Aponte seu retorno, ela e Bykovsky foram aclamadas na Praça Vermelha de Moscou. Em 22 de junho no Kremlin, ela foi nomeada Herói da União Soviética e condecorada pelo Presidente do Presidium Leonid Brezhnev com a Ordem de Lênin e a Medalha Estrela de Ouro. Símbolo do feminismo soviético emancipado, ela percorreu o mundo como embaixadora da boa vontade promovendo a igualdade entre os sexos na União Soviética, recebendo uma ovação de pé nas Nações Unidas. Com Gagarin, ela viajou a Cuba em outubro como convidada da Federação das Mulheres Cubanas, e depois foi à Conferência da Federação Aeronáutica Internacional no México.

Em 3 de novembro de 1963, Tereshkova casou-se com o Coronel Andrian Nikolayev, cosmonauta soviético, que havia orbitado a terra 64 vezes em 1962 no Vostok III. Sua filha Yelena Adrianovna Nikolayeva nasceu em 8 de junho de 1964, e foi cuidadosamente estudada por médicos temerosos da exposição espacial de seus pais, mas nenhum efeito nocivo foi encontrado. Depois dela

vôo, Tereshkova continuou como engenheira aeroespacial no programa espacial; ela também trabalhou na política, feminismo e cultura soviética. Ela foi deputada do Soviete Supremo entre 1966 e 1989, e deputada do Povo entre 1989 e 1991. Enquanto isso, ela foi membro da Presidência Suprema Soviética de 1974 a 1989. Durante os anos de 1968 a 1987, ela também serviu no Comitê das Mulheres Soviéticas, tornando-se sua chefe em 1977. Tereshkova dirigiu a União Cultural e de Amizade Internacional da URSS de 1987 a 1991, e posteriormente presidiu a Associação Russa de Cooperação Internacional.

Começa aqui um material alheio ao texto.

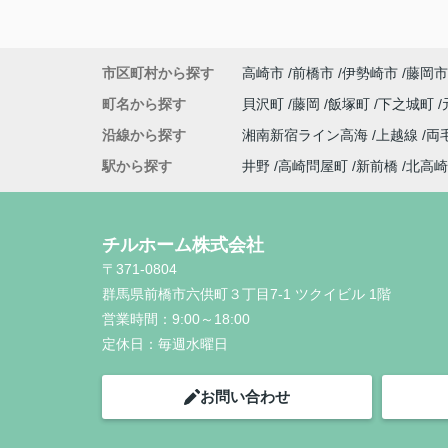
市区町村から探す
高崎市
前橋市
伊勢崎市
藤岡市
町名から探す
貝沢町
藤岡
飯塚町
下之城町
沿線から探す
湘南新宿ライン高海
上越線
両
駅から探す
井野
高崎問屋町
新前橋
北高崎
チルホーム株式会社
〒371-0804
群馬県前橋市六供町３丁目7-1 ツクイビル 1階
営業時間：
9:00～18:00
定休日：
毎週水曜日
お問い合わせ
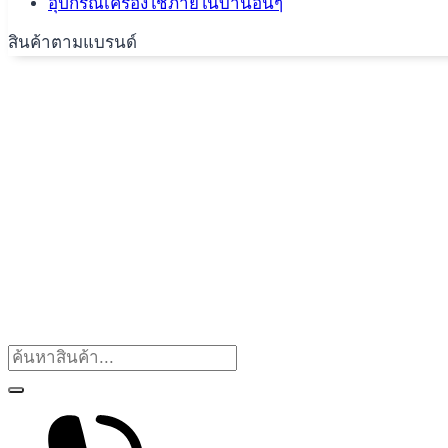
อุปกรณ์เครื่องใช้ภายในบ้านอื่นๆ
สินค้าตามแบรนด์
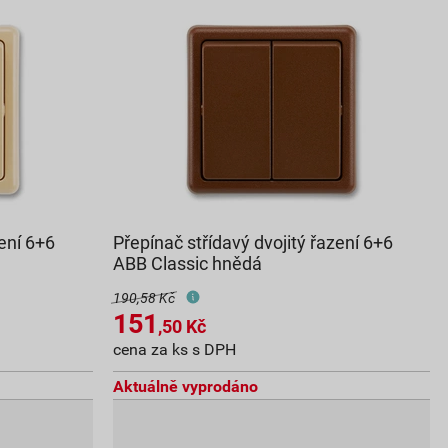
zení 6+6
Přepínač střídavý dvojitý řazení 6+6
ABB Classic hnědá
190,58 Kč
151
,50
Kč
cena za ks s DPH
Aktuálně vyprodáno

Tereshkova resumiu sua visão sobre as mulheres e a ciência em seu artigo “Mulheres no Espaço” de 1970 na revista americana Impacto da Ciência na Sociedade: “Eu acredito que uma mulher deve permanecer sempre uma mulher e nada feminino deve ser estranho a ela. Ao mesmo tempo, sinto fortemente que nenhum trabalho feito por uma mulher no campo da ciência ou da cultura ou qualquer outra coisa, por mais vigorosa ou exigente que seja, pode entrar em conflito com sua antiga “missão maravilhosa”—amar, ser amada—e com seu anseio pela bem-aventurança da maternidade. Pelo contrário, estes dois aspectos de sua vida podem se complementar perfeitamente”

Leitura adicional sobre Valentina Tereshkova

Drexel, John, editor, Facts on File Encyclopedia of the 20th Century, Facts on File, 1991, pp. 884-885.

O’Neill, Lois Decker, “Farthest Out of All: The First Woman in Space”, in Women’s Book of World Records and Achievements, Anchor Books, 1979, pp. 739-740.

Sharpe, Mitchell, “It is I, Sea Gull”: Valentina Tereshkova, Primeira Mulher no Espaço, Crowell, 1975.

Uglow, Jennifer S., editora, The International Dictionary of Women’s Biography, Continuum, 1982, p. 461.

“Soviets Orbit Woman Cosmonaut, ” in New York Times, 17 de junho de 1963, pp. 1, 8.

“2 Russos desembarcam na Ásia Central após viagem espacial, ” in New York Times, 20 de junho de 1963, pp. 1, 3.